Sort data file by case

Hello,
I'm trying to sort a large data file by the 3rd column so that all of the first words in the 3rd column that are in all uppercase appear before (or after) the non uppercase words. For example,

Data file:

xxx	12345		Rat in the house
xxx	12345		CAT in the hat
xxx	12345		Dog in the yard
xxx	12345		BAT in the belfry
xxx	12345		Duck in the pond
xxx	12345		ANT in the garage

Desired output:

xxx	12345		CAT in the hat
xxx	12345		BAT in the belfry
xxx	12345		ANT in the garage
xxx	12345		Rat in the house
xxx	12345		Dog in the yard
xxx	12345		Duck in the pond

In this example, the ordering of the first three lines of the output file (and the last three lines) doesn't matter, as long as they are separated by case.
Thanks very much!

You could try something like:

tmpfile="NC$$"
> "$tmpfile"
awk -v f="$tmpfile" '
match($3, /[^[:upper:]]/) {
	print > f
	next
}
1' file
cat "$tmpfile"
rm -f "$tmpfile"

If you want to try this on a Solaris/SunOS system, change awk to /usr/xpg4/bin/awk .

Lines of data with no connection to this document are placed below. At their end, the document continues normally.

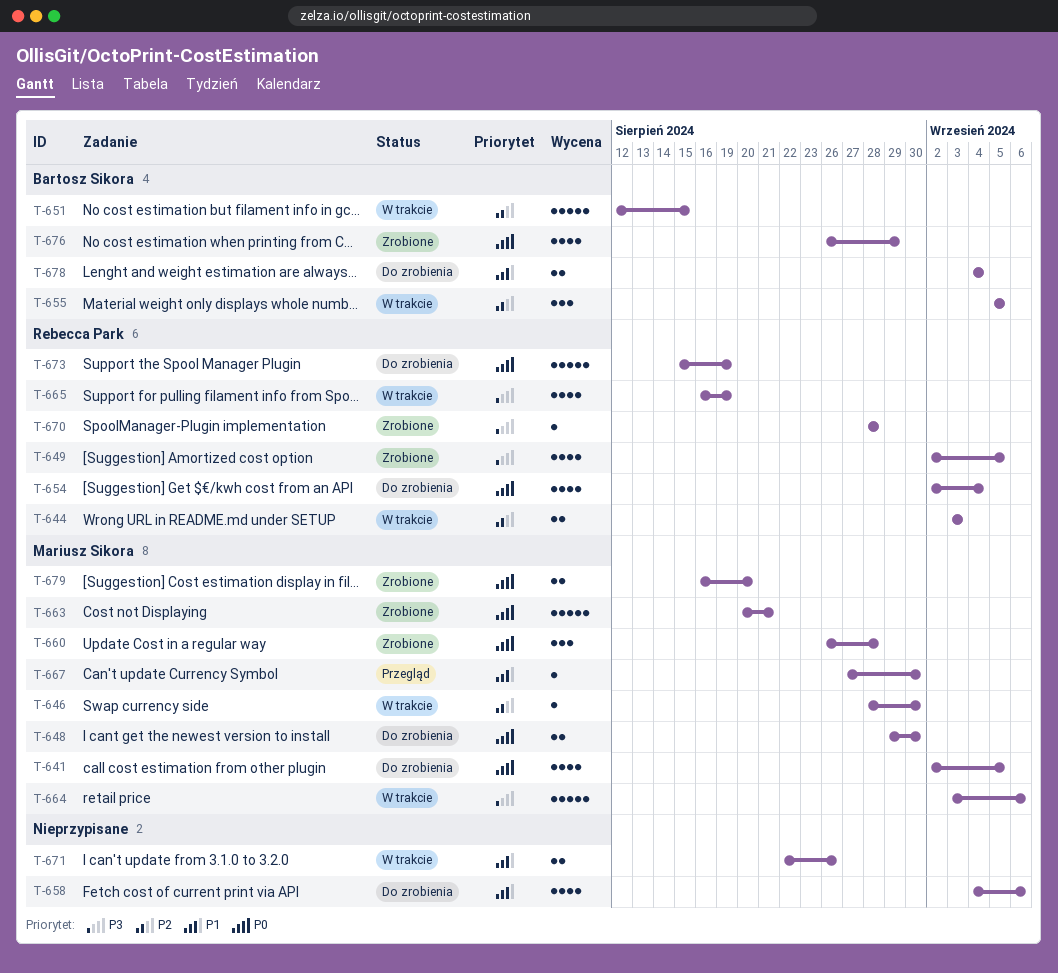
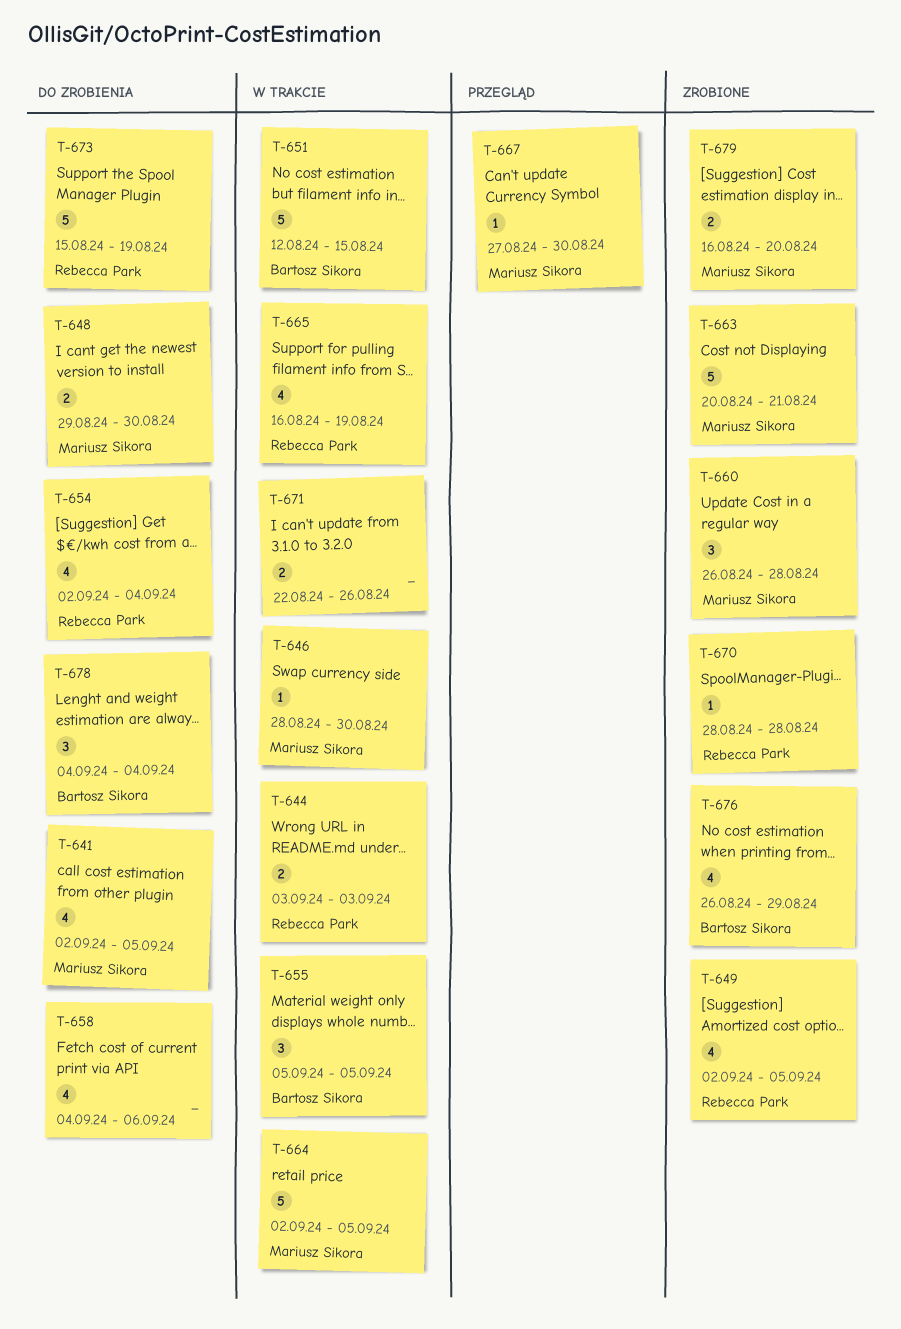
T-664, start: Sep 3 -> Sep 2
T-664, due: Sep 6 -> Sep 5
T-678, estimate: 2 -> 3

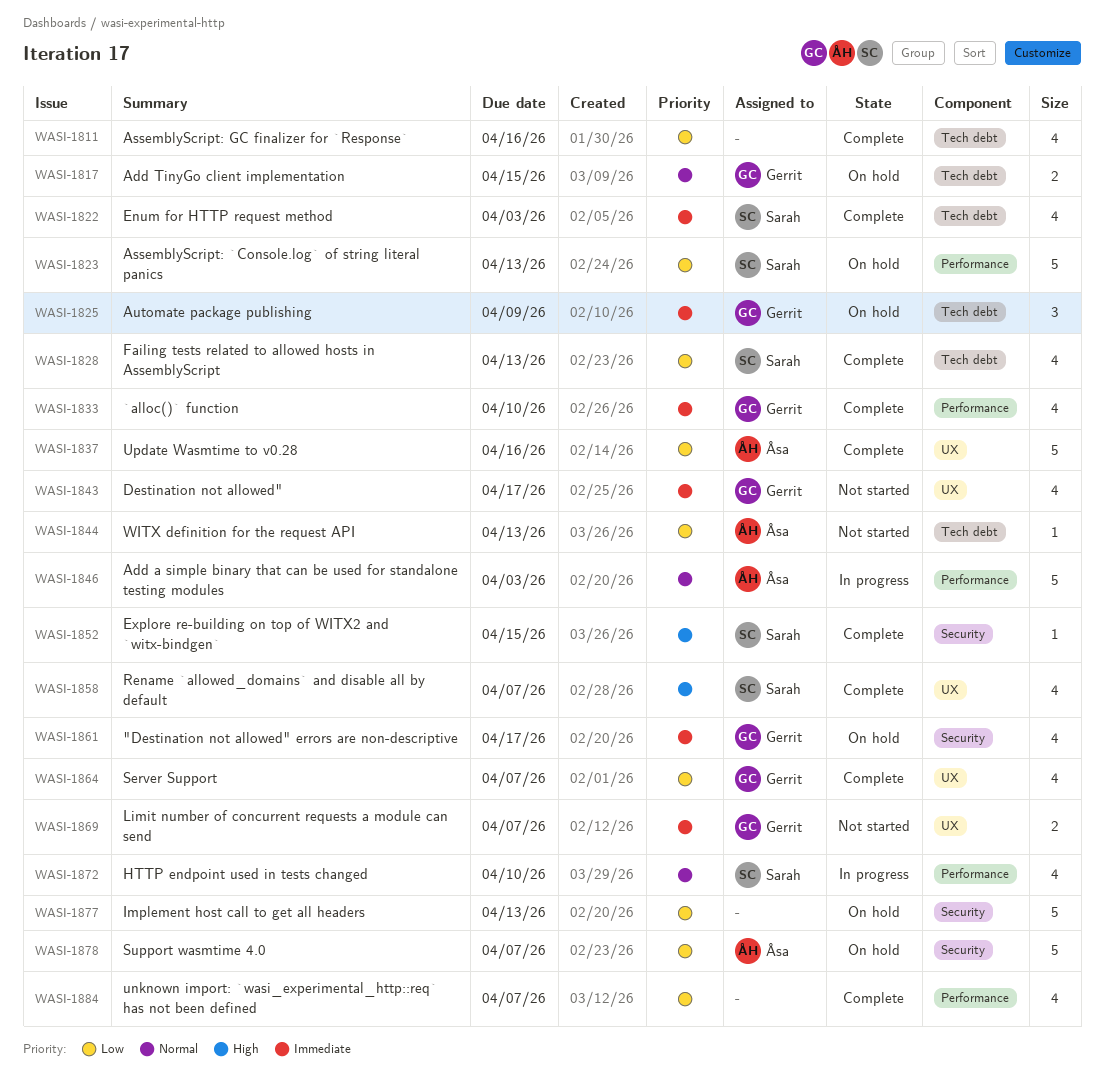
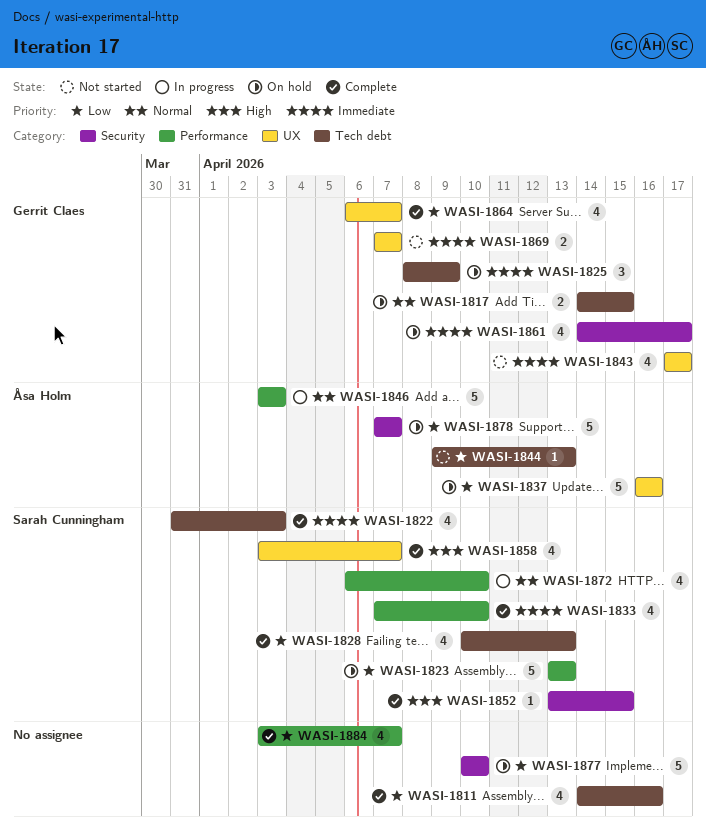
WASI-1833, owner: Gerrit Claes -> Sarah Cunningham
WASI-1837, status: Complete -> On hold
WASI-1877, due: Apr 13 -> Apr 10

if file contains the data in your sample input file, it writes exactly what you said you wanted to standard output.

1 Like

Hi.

       -d, --dictionary-order
              consider only blanks and alphanumeric characters

-- man sort

From your sample input file:
Input data file data1:

xxx	12345		Rat in the house
xxx	12345		CAT in the hat
xxx	12345		Dog in the yard
xxx	12345		BAT in the belfry
xxx	12345		Duck in the pond
xxx	12345		ANT in the garage

via:
sort -d -k3,3 data1
to:

xxx	12345		ANT in the garage
xxx	12345		BAT in the belfry
xxx	12345		CAT in the hat
xxx	12345		Dog in the yard
xxx	12345		Duck in the pond
xxx	12345		Rat in the house

Best wishes ... cheers, drl

1 Like

Using sort -d works with the sample data given because ANT, BAT, and CAT (starting with A, B, and C) come before Dog, Duck, and Rat (starting with D and R). If ANT had been Ant and Dog had been DOG , sort -d would not put DOG before Ant .

Hi, Don.

Agreed ... cheers, drl